Sortie : juillet 2012
Label : Editions mego
Genre : Krautrock, Tempête électrique
Note : 8/10
Le multi-instrumentiste d'origine irakienne Oren Ambarchi, pensionnaire régulier du label Touch, pourrait prétendre au titre d'artiste de l'année, si la presse et le monde de la critique musicale n'étaient pas aussi sclérosés. Après le superbe Audience Of One (ici), dont les certes presque "pop" arabesques étaient déséquilibrées par le malade et démentiel Knots, il a sorti une collaboration avec Fire! (Mats Gusstafson, Johan Berthling et Andreas Werliin) chez Rune Grammophon. Si j'en crois une trop rapide et récente écoute, ses larsens trouvent au milieu de la section rythmique jazz libre, un foyer où il fait bon s'embraser. D'autres récentes sorties, avec Keith Rowe ou Brinkmann, ont également attiré mon oeil à défaut d'avoir convaincu mon porte-monnaie. Il revient pour l'heure, avec ses complices de toujours (Joe Talia et Lachlan Carrick) à la post-production, chez une autre maison référence qu'il connaît bien : les brillantes et expérimentales Editions Mego.

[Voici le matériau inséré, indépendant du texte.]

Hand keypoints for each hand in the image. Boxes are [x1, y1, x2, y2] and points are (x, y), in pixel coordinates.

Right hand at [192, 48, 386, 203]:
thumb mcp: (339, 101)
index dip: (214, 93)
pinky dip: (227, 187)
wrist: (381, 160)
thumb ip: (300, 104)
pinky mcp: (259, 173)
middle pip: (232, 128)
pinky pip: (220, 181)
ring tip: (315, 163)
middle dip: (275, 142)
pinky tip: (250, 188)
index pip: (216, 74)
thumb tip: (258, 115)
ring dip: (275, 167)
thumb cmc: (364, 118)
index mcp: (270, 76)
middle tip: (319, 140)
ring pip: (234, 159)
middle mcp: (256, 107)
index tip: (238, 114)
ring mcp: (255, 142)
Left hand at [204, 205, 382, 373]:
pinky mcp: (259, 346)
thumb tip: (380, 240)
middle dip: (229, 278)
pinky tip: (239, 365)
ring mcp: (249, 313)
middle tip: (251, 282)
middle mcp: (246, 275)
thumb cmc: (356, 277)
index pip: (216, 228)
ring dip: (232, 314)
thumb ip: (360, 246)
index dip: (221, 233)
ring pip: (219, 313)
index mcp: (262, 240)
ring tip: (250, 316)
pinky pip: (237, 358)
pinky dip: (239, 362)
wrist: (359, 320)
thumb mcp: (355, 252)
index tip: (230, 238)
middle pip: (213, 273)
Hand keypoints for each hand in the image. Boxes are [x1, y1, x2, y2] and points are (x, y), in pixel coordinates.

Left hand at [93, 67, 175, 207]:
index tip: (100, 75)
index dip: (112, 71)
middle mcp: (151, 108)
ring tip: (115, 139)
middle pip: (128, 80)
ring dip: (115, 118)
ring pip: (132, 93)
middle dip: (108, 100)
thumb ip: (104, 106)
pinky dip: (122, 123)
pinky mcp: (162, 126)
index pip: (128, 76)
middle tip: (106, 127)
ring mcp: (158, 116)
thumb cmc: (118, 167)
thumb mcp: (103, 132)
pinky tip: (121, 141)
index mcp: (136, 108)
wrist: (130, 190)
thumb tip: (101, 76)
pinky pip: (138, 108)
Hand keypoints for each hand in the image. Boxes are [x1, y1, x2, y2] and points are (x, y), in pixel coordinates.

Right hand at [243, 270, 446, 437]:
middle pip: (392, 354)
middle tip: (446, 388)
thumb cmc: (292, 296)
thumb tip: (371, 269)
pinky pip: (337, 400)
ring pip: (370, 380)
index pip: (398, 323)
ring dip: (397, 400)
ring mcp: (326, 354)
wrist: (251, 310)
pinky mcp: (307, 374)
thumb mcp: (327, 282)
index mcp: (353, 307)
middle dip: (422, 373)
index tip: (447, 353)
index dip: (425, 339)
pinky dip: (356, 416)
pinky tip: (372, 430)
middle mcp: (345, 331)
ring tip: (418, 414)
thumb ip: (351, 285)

Sagittarian Domain séduira ceux qui apprécie le versant krautrock du Oren, et donc à fortiori, ceux qui avaient pris une claque monumentale en écoutant Knots. Il séduira aussi surtout, ceux qui ne connaissent pas la crise. Car aussi excellent soit-il, à l'heure où la musique est encore payante (aux dernières nouvelles), débourser près de vingt euros pour presque autant de minutes de musique : ça fait quand même un peu mal au cul. Ceci n'engage que moi, et si cette importante précision ampute un peu la notation finale, elle ne remet en aucun cas en question la qualité profonde et électrique de l'album.

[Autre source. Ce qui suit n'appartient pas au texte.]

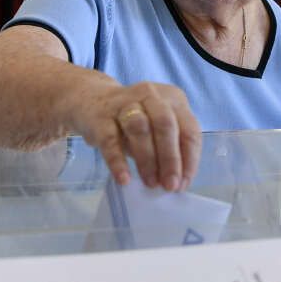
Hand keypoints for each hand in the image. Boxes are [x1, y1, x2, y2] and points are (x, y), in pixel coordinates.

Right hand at [71, 79, 201, 190]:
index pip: (189, 129)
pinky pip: (110, 139)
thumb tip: (176, 182)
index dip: (189, 159)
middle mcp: (151, 96)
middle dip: (171, 159)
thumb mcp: (156, 129)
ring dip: (148, 159)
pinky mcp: (100, 116)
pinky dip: (118, 161)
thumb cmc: (133, 120)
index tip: (183, 184)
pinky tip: (124, 179)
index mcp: (173, 99)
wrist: (91, 101)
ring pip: (139, 128)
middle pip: (165, 125)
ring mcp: (124, 103)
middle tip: (169, 185)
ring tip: (150, 183)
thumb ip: (168, 150)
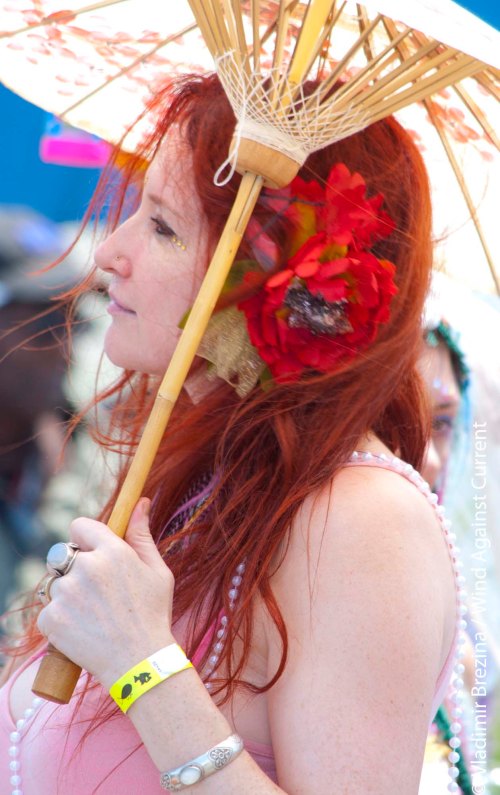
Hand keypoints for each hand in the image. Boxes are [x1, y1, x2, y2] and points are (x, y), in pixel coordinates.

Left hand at [37, 499, 175, 687]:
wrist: (140, 663)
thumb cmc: (153, 615)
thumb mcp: (157, 571)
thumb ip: (142, 534)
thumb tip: (141, 501)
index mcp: (112, 551)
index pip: (80, 526)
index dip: (85, 539)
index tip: (92, 553)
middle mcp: (85, 567)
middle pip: (65, 556)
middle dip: (76, 570)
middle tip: (97, 595)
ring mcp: (65, 593)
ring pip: (56, 585)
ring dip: (68, 596)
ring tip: (93, 617)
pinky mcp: (51, 618)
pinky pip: (48, 611)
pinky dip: (60, 621)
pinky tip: (82, 631)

Prenez une batterie qui a le diable aux trousses, associez là à une simple ligne tubulaire de Moog Bass et à des percussions rampantes et cardiaques, vous obtiendrez la toile de fond de Saggitarian Domain. Cette martiale, et implacable boucle répétitive, a finalement plus pour ambition de servir de base pour les envolées hurlantes des larsens d'Oren Ambarchi, que de sombrer dans un climat hypnotique éculé. Cela même si la répétition et le caractère hypnotique sont les éternels fondement du krautrock. C'est ailleurs qu'il faudra chercher la véritable performance. Dans ce crescendo de violence psychotique guitarisée, dans la frénésie des charleston, dans ce concours d'éructations électriques tout sauf nihilistes.
Les instruments de Oren Ambarchi emploient un vocabulaire logique comparable à celui d'une machine. Il y a même des moments où les textures les plus sèches de la guitare se confondent avec celles des percussions. Si bien qu'on on vient par moments à douter de l'origine des sons. Que ceux qui pensent avoir malgré tout le temps de se poser la question s'en prennent aux subtils et lents schémas d'amplification, de la grosse caisse et de la cymbale hi-hat tout d'abord, avant qu'un premier tourbillon n'embrase la mécanique au milieu de la 13ème minute. Les saturations tournent et virevoltent autour de la batterie, cherchant presque à la crasher. Au milieu de la franchise de certains cris, réside un solo abrasif et inhumain qui s'entame à l'orée de la 18éme minute et qui n'acceptera de se désagréger lentement dans un dernier cri strident qu'à la 28ème, pénétré par de fantomatiques bourrasques sans origines propres. C'est à ce moment que la machine semble s'enrayer, rendre gorge et trépasser. Il n'en est rien. Un inespéré et plaintif tapis de cordes classiques viendra panser les plaies auditives subies pendant ces presque 30 minutes de véritable boucherie. Le violon d'Elizabeth Welsh, déjà présent sur Salt (Audience Of One) est particulièrement remarquable. Cette issue encordée aurait pu se révéler convenue et maladroite. Elle est juste belle à chialer.
Assister à pareil spectacle en live relève presque du fou rêve. Sauf si Oren Ambarchi accepte une nouvelle fois de confier la batterie à Joe Talia. Ceux qui n'y croient pas, pourront en y mettant le prix, se consoler avec la version enregistrée. Ils sont donc invités aussi à découvrir les oeuvres d'un autre résident des Editions Mego : Marcus Schmickler. Car même si Oren Ambarchi est trop virtuose et honnête pour s'ouvrir au plagiat, la ressemblance est parfois à s'y méprendre. Certains blogueurs fins connaisseurs avaient déjà remarqué cet état de fait. Toujours est-il que Sagittarian Domain n'a pas à baisser la tête devant ses hypothétiques inspirations. Ni devant Knots, avec qui il forme quand même une sacrée paire. Hautement recommandé, surtout à l'heure des soldes.